Date of Award:

8-2018

Document Type:

Dissertation

Degree Name:

Doctor of Philosophy (PhD)

Department:

Education

Advisor/Chair:

Amy Wilson-Lopez

Co-Advisor/Chair:

Steven Camicia

Third Advisor:

Sylvia Read

Abstract

This study is framed in Bourdieu’s theory of capital, which asserts that the choices we make are usually designed to help us become better off economically; that economic capital is, to some degree, exchangeable with other types of capital (e.g., social and cultural); and that other types of capital can be exchanged for economic capital. The purpose of this study was to understand which forms of capital native English-speaking and native Spanish-speaking families believed they would acquire by choosing to participate in or not participate in Spanish dual language immersion.

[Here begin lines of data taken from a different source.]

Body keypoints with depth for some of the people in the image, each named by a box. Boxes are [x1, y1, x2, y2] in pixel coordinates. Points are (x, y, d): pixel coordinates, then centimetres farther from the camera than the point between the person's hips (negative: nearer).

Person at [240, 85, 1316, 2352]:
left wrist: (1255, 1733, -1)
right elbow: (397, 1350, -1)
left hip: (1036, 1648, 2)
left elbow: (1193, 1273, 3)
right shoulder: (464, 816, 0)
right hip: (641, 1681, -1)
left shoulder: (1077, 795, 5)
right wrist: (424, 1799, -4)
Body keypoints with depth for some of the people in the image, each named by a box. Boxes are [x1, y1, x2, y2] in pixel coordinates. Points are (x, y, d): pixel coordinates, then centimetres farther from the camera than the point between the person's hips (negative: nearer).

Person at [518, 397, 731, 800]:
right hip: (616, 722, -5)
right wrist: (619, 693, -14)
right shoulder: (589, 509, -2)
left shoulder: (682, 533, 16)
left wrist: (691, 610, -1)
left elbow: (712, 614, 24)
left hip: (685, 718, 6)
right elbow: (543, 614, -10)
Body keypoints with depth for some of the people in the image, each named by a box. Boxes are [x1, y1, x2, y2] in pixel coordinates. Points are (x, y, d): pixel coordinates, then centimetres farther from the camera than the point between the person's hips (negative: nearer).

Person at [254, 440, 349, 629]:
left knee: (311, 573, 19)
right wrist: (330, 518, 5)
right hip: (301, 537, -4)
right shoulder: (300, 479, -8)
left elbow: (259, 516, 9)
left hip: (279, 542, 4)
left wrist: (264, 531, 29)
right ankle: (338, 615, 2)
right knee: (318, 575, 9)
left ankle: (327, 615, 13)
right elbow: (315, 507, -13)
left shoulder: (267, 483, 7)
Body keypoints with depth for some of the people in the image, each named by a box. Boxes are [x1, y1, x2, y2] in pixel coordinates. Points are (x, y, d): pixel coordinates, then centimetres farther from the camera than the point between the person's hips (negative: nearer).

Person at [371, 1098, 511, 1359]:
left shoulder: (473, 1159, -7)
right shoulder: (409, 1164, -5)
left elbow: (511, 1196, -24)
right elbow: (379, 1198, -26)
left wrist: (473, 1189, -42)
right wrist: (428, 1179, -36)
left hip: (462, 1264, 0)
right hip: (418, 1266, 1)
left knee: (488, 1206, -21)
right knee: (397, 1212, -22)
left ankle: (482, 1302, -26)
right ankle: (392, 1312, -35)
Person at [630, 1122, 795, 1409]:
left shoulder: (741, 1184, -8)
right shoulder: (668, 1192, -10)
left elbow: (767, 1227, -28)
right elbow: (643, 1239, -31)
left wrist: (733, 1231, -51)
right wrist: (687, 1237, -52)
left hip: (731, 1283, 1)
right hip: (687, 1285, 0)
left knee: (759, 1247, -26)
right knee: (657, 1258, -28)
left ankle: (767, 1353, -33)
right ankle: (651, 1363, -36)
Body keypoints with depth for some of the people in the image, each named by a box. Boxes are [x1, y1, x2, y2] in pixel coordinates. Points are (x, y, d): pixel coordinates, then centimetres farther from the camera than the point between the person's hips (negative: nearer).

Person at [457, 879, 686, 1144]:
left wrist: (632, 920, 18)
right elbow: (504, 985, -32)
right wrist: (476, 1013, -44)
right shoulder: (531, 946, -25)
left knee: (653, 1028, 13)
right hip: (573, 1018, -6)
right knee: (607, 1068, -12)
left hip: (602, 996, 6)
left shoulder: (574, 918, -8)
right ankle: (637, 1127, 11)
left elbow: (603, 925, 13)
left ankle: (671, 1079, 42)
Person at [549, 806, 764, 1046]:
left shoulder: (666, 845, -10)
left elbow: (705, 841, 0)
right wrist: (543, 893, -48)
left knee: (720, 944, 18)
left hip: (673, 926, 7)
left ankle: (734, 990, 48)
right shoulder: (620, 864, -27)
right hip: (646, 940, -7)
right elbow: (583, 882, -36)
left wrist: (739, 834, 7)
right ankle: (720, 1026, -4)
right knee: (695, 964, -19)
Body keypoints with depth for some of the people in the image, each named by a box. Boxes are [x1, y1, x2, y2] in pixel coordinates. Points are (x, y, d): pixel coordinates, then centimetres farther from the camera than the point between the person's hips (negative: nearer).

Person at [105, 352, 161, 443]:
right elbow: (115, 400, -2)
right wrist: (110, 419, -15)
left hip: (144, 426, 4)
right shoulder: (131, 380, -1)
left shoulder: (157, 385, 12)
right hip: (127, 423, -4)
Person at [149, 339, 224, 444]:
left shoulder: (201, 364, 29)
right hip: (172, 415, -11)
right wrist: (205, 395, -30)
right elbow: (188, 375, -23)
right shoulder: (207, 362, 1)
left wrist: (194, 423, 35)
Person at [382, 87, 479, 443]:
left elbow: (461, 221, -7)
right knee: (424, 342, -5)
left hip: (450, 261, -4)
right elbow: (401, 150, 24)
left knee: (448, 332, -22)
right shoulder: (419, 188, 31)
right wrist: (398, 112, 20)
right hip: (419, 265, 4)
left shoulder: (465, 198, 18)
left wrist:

In this study I interviewed four native Spanish-speaking students who did not participate in dual language immersion, and their parents, and four native English-speaking students who did participate in dual language immersion, and their parents. I also conducted a focus group with the teachers of both the native Spanish and native English-speaking students.

I found that the native English-speaking families perceived that they were able to use the dual language immersion program to gain many forms of capital. By contrast, the native Spanish-speaking families also perceived that they gained capital by not participating in the program, but not as much as if they had participated in dual language immersion. I suggest some ways to make participation in dual language immersion more equitable for all families.